— YOUR OBJECTIVE —
Please find the lines in the following records that hold "middle", and copy them.

[[ THE DATA, beginning ]]

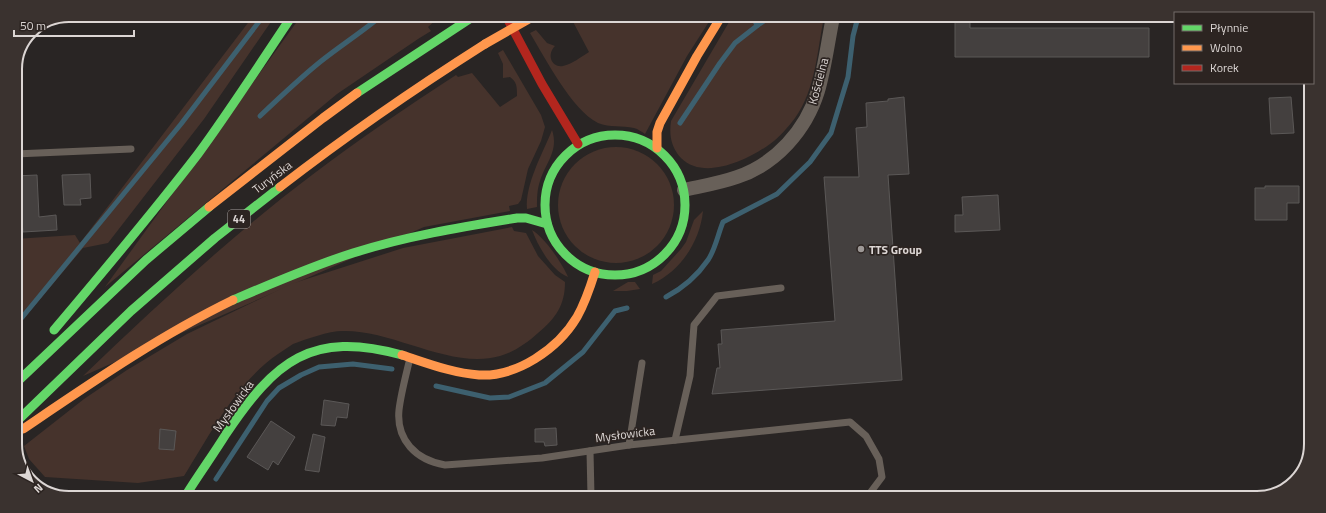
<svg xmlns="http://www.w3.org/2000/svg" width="1326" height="513" viewBox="0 0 1326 513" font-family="'Titillium Web',sans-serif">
<rect width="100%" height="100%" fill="#292524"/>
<g fill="#46332c">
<polygon points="254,15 275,16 204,119 108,243 83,248 15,329 15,239 75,235 80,243"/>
<polygon points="301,16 438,16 439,17 428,27 431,31 418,39 337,94 105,287"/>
<path d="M570 16 712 17 687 56 645 134C642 132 638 129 634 128 622 125 610 128 598 123 572 110 545 58 530 33L536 30 547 43 555 46C546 55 552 68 563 66 572 64 581 57 589 52Z"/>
<path d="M732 17H824C817 51 816 89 795 118 788 127 780 137 770 144 748 160 704 181 681 158 671 147 669 135 671 121Z"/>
<path d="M503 50 541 115 545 127 541 141 528 169 521 200 518 204 509 206 510 211 424 227 83 376C156 306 231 236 312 175 359 139 407 107 456 75L458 77 472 73 500 107 517 96C517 87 517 82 510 77L503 78V64L498 53Z"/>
<path d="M552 130C559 151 546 162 540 181 537 190 537 198 537 207L527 209C525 184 543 153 552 130Z"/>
<circle cx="616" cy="205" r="58"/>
<path d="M703 211C700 241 681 271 652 284L653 275 661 271 681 249 686 242 694 220Z"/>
<path d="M512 227 514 231 526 233 538 256 555 275 565 282C565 305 556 318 538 333 527 343 514 352 500 356 451 370 394 330 343 331 328 331 307 339 293 344 288 347 283 351 278 354 237 382 210 434 184 476L138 483 45 477 29 459 24 446 84 399 127 370 187 334 291 284 403 248Z"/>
<path d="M532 230C545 238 562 263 568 277 551 270 538 246 532 230Z"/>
<polygon points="628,282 635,282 640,289 627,291 613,291"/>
</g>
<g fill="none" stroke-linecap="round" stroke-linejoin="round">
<g stroke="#3d606f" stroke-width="5">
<polyline points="756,23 758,25 770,17"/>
<path d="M260 116C280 97 299 79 320 62 340 46 362 32 381 16"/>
<polyline points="680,123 720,63 735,43 758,25"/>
<path d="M666 297C683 288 697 276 708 260 715 250 718 234 723 222L777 194 810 162 831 133 848 77 853 36 858 17"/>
<polyline points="15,326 181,124 264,15"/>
<polyline points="436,386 490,398 509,397 545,383 583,352 615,311 627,308"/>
<polyline points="216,479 267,401 279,388 301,375 319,367 353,364 392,369"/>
</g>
</g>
<g fill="#44403f" stroke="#5b5857">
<polygon points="955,17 970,17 970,28 1149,28 1149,57 955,57"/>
<polygon points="904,97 909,174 888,175 902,380 712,394 717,368 720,368 718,344 722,344 721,330 835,321 824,177 859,177 856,128 867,127 866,103 888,101 888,99"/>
<polygon points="1291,97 1294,133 1271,134 1269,98"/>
<polygon points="90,174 91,198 80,199 81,205 64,205 62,175"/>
<polygon points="37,175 39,217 56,215 57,230 23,232 20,200 15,200 15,176"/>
<polygon points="1265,186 1299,186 1299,203 1287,203 1287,220 1255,220 1255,188 1265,188"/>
<polygon points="998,195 1000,230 955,232 955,215 963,215 962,197"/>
<polygon points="324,400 349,404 347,418 337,417 335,426 321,425"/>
<polygon points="271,421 295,437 278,465 273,461 268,470 247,457"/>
<polygon points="556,428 557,445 545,446 544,442 535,442 535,429"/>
<polygon points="160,429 176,431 174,450 159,449"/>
<polygon points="313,434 325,437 319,472 305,470"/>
</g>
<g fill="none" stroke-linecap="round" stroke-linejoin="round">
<g stroke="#686059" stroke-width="7">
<polyline points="15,154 131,149"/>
<path d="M410 358C406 375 401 393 399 410 396 440 416 460 445 465L542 458 629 445 850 422 866 436 879 459 882 477 867 497"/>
<polyline points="675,440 690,376 694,325 717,296 781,288"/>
<polyline points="629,445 642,363"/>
<polyline points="590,451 591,496"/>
</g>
<path stroke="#686059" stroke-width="14" d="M684 190C702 186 720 183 737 177 776 164 806 130 818 91 825 67 828 41 833 17"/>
<g stroke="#63d668" stroke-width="9">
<polyline points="357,93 474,16"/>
<circle cx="615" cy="205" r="70"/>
<path d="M233 300C273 283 312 266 353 253 406 236 462 227 517 218H526L547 224"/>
<path d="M54 330C103 272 152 214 198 154 231 109 261 62 292 16"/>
<polyline points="15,384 146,260 209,207"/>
<polyline points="15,423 131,311 215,238 280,187"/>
<path d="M186 495C199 474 213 455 226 434 275 361 311 330 402 355"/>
</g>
<g stroke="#ff974d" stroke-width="9">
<polyline points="657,148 657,132 660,123 697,56 721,17"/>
<path d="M280 187C346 136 414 89 485 44"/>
<polyline points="209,207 323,118 357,93"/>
<path d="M402 355C427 363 452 373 479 375 517 377 558 349 577 317 585 303 590 288 595 272"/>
<path d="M23 429C91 383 159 336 233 300"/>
</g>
<polyline stroke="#b3261e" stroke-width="9" points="506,16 542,84 578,144"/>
<polyline stroke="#ff974d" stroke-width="9" points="485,44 534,16"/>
</g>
<circle fill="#9d9896" stroke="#2c2421" stroke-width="1.5" cx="861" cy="249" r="4"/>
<g text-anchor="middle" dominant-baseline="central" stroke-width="3.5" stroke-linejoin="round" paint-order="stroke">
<rect fill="#2c2421" stroke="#a7a19e" stroke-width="1" x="228" y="210" width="22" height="18" rx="3"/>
<g font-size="11" font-weight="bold" fill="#dcd6d4">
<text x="239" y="219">44</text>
</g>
<g font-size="12" fill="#dcd6d4" stroke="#2c2421">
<text transform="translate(818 81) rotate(-75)">Kościelna</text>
<text transform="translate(272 177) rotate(-37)">Turyńska</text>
<text transform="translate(233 406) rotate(-54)">Mysłowicka</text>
<text transform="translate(625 434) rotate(-7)">Mysłowicka</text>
</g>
<g font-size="12" font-weight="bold" fill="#dcd6d4" stroke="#2c2421" text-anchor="start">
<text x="869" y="249">TTS Group</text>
</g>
</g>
<path d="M0 0H1326V513H0ZM69 22H1257A47 47 0 0 1 1304 69V444A47 47 0 0 1 1257 491H69A47 47 0 0 1 22 444V69A47 47 0 0 1 69 22Z" fill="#3a322f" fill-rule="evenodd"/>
<path fill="none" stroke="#dcd6d4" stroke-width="2" d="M69 22H1257A47 47 0 0 1 1304 69V444A47 47 0 0 1 1257 491H69A47 47 0 0 1 22 444V69A47 47 0 0 1 69 22Z"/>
<rect x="1174" y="12" width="140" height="72" fill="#2c2421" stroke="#726b69"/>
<rect x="1182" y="25" width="20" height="6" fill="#63d668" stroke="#726b69"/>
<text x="1210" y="32" font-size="12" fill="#dcd6d4">Płynnie</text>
<rect x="1182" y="45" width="20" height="6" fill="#ff974d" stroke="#726b69"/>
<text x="1210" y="52" font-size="12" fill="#dcd6d4">Wolno</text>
<rect x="1182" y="65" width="20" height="6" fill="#b3261e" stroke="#726b69"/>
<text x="1210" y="72" font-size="12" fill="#dcd6d4">Korek</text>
<g transform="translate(32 481) rotate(139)" stroke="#2c2421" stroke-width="3" paint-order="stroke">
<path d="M0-3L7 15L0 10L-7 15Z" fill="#dcd6d4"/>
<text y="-6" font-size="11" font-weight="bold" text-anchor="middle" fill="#dcd6d4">N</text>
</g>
<path d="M14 30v6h120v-6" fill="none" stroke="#dcd6d4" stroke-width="2"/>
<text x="20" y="30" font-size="12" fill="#dcd6d4" stroke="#2c2421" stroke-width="3" paint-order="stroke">50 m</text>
</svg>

[[ THE DATA, end ]]

— RESPONSE TO THE EXERCISE —
<g text-anchor="middle" dominant-baseline="central" stroke-width="3.5" stroke-linejoin="round" paint-order="stroke">
<text y="-6" font-size="11" font-weight="bold" text-anchor="middle" fill="#dcd6d4">N</text>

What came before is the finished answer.